Après la violente répression de Siliana et l’expédition punitive de casseurs déchaînés contre le siège de l’Union générale des travailleurs tunisiens (UGTT), le 4 décembre dernier, le parti islamiste Ennahdha a dévoilé un nouveau visage. Sans n’avoir jamais affiché de programme de redressement économique, alors que le pays est à vau-l’eau, les islamistes se montrent déterminés à se battre le dos au mur pour garder le pouvoir, envers et contre tous. Fin octobre, ils ont prolongé leur mandat à la tête du gouvernement de transition en violation des dispositions qu’ils se sont eux-mêmes fixées. « Ils [les opposants démocrates] devront marcher sur nos corps pour atteindre le pouvoir », a averti le ministre des Affaires étrangères Rafik Abdessalam, gendre du guide Rached Ghannouchi, en agitant le spectre d’une guerre civile. « La Tunisie est malade de ses intellectuels », qui rejettent l’islamisation rampante du pays mise en œuvre par Ennahdha, a ajouté le premier ministre Hamadi Jebali, dans une attaque frontale contre l’opposition. Après avoir joué la carte salafiste pour tenter de mettre au pas l’opposition, Ennahdha s’appuie sur une milice autoproclamée Ligue de défense de la Révolution pour faire taire la contestation. Dès lors, un scénario chaotique à l’égyptienne n’est plus à exclure.

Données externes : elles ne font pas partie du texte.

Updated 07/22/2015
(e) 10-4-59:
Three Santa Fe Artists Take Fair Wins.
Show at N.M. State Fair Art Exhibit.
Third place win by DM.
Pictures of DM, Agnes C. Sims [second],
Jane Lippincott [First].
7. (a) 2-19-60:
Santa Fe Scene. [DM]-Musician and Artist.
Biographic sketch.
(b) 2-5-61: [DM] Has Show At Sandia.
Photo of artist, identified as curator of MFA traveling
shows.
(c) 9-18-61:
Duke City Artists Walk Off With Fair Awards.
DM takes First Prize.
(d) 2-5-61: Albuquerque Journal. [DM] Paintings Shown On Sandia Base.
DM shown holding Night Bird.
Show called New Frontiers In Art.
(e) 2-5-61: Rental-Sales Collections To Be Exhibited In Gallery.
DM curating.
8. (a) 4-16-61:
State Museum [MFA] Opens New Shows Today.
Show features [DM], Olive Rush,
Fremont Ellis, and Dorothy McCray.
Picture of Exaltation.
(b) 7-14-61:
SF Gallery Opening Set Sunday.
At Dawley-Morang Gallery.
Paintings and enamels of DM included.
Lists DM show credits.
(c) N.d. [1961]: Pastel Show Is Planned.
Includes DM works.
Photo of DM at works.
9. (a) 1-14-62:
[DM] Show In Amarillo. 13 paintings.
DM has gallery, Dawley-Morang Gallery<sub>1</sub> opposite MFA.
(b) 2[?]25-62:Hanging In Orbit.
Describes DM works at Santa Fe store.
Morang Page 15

Cette Ligue a déjà à son triste palmarès, une « première » dans l’histoire syndicale de la Tunisie indépendante : la tentative de prise d’assaut du siège de l’UGTT aux cris : « il faut assainir le syndicat ! » Le slogan sonne doux aux oreilles des nahdhaouis, décidés à museler la centrale ouvrière qui s’est portée en tête des luttes de la transition en faveur d’un État démocratique et civil. L’UGTT se préparait à fêter le 60e anniversaire de l’assassinat par l’organisation terroriste la Main rouge du leader Farhat Hached, dont le combat national et syndical, célébré par les Tunisiens, reste ignoré par Ennahdha. « Le siège de l’UGTT n’a jamais été attaqué ni du temps de Habib Bourguiba ni du temps de Zine el-Abidine Ben Ali », a déploré le secrétaire général de l’organisation Houcine Abbassi. Il a accusé des « éléments au sein du pouvoir de fournir la protection et l’encadrement nécessaires aux milices » et averti que l’UGTT « est décidée à faire front ».

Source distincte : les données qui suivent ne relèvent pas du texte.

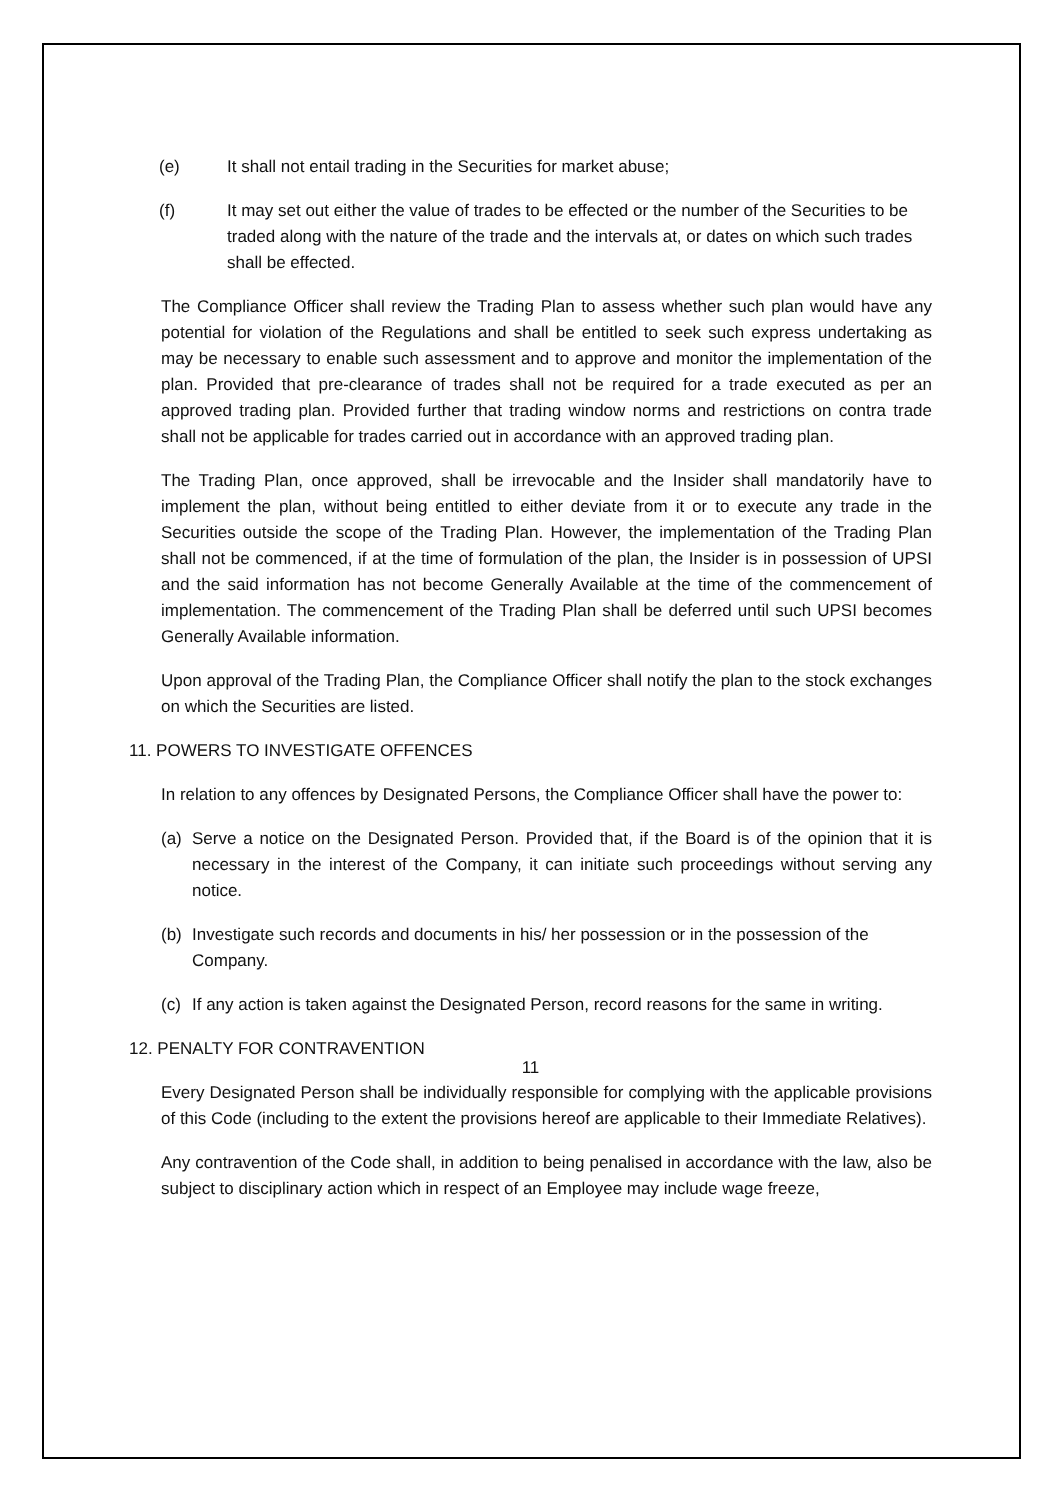(e) It shall not entail trading in the Securities for market abuse;
(f) It may set out either the value of trades to be effected or the number of the Securities to be traded along with the nature of the trade and the intervals at, or dates on which such trades shall be effected.
The Compliance Officer shall review the Trading Plan to assess whether such plan would have any potential for violation of the Regulations and shall be entitled to seek such express undertaking as may be necessary to enable such assessment and to approve and monitor the implementation of the plan. Provided that pre-clearance of trades shall not be required for a trade executed as per an approved trading plan. Provided further that trading window norms and restrictions on contra trade shall not be applicable for trades carried out in accordance with an approved trading plan.
The Trading Plan, once approved, shall be irrevocable and the Insider shall mandatorily have to implement the plan, without being entitled to either deviate from it or to execute any trade in the Securities outside the scope of the Trading Plan. However, the implementation of the Trading Plan shall not be commenced, if at the time of formulation of the plan, the Insider is in possession of UPSI and the said information has not become Generally Available at the time of the commencement of implementation. The commencement of the Trading Plan shall be deferred until such UPSI becomes Generally Available information.
Upon approval of the Trading Plan, the Compliance Officer shall notify the plan to the stock exchanges on which the Securities are listed.
11. POWERS TO INVESTIGATE OFFENCES
In relation to any offences by Designated Persons, the Compliance Officer shall have the power to:
(a) Serve a notice on the Designated Person. Provided that, if the Board is of the opinion that it is necessary in the interest of the Company, it can initiate such proceedings without serving any notice.
(b) Investigate such records and documents in his/ her possession or in the possession of the Company.
(c) If any action is taken against the Designated Person, record reasons for the same in writing.
12. PENALTY FOR CONTRAVENTION
Every Designated Person shall be individually responsible for complying with the applicable provisions of this Code (including to the extent the provisions hereof are applicable to their Immediate Relatives).
Any contravention of the Code shall, in addition to being penalised in accordance with the law, also be subject to disciplinary action which in respect of an Employee may include wage freeze,
11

À l’opposé, Rached Ghannouchi, monté en première ligne, a usé d’une logomachie conspirationniste pour attribuer les incidents à « des éléments radicaux et staliniens cherchant à entraîner la centrale ouvrière dans une contre-révolution » ! Derrière un sourire carnassier, le ministre de l’Agriculture, Mohammed Ben Salem, ne dissimulait pas son soutien à la Ligue, dont la dissolution réclamée par l’opposition n’est pas à l’ordre du jour, a-t-il martelé.
Malgré le recul de la centrale syndicale, qui a fini par annuler une grève générale de protestation annoncée après l’agression de son siège, place Mohammed-Ali, c’est une guerre ouverte qui a commencé entre l’UGTT et Ennahdha. Les responsables syndicaux ont annoncé qu’ils rejetaient tout dialogue avec les islamistes. Ils ne veulent plus reconnaître qu’un seul interlocuteur : le gouvernement. « Ghannouchi, connais plus », a sèchement signifié Houcine Abbassi, faisant savoir qu’au risque de l’amalgame entre politique et religion, qu’il condamne, il ne voulait plus s’asseoir face à un « guide » religieux autoproclamé.
Le durcissement des acteurs, qui s’épiaient jusque-là en chiens de faïence, a révélé le net penchant du gouvernement pour la matraque contre tout mouvement de contestation. À Siliana, la police a reçu l’ordre d’user de chevrotine – cadeau du Qatar – pour cibler des manifestants pacifiques qui réclamaient du travail et le départ du gouverneur incompétent de la région. Bilan : 300 blessés au moins parmi les contestataires. Les réseaux sociaux en ont montré quelques-uns le visage ensanglanté, grêlé de plomb. Sans exprimer aucune compassion pour les victimes, les responsables d’Ennahdha se sont répandus dans les médias pour incriminer l’UGTT et leur nouvel ennemi juré, Nidaa Tounès. Le mouvement de l’ancien premier ministre Béji Caïd Essebsi continue à leur faire de l’ombre et à creuser son sillon en grignotant méthodiquement sur l’électorat populaire déçu. Il rassemble déjà une grande partie de la classe moyenne effrayée par la perspective d’un État parallèle, hégémonique, aux mains d’Ennahdha.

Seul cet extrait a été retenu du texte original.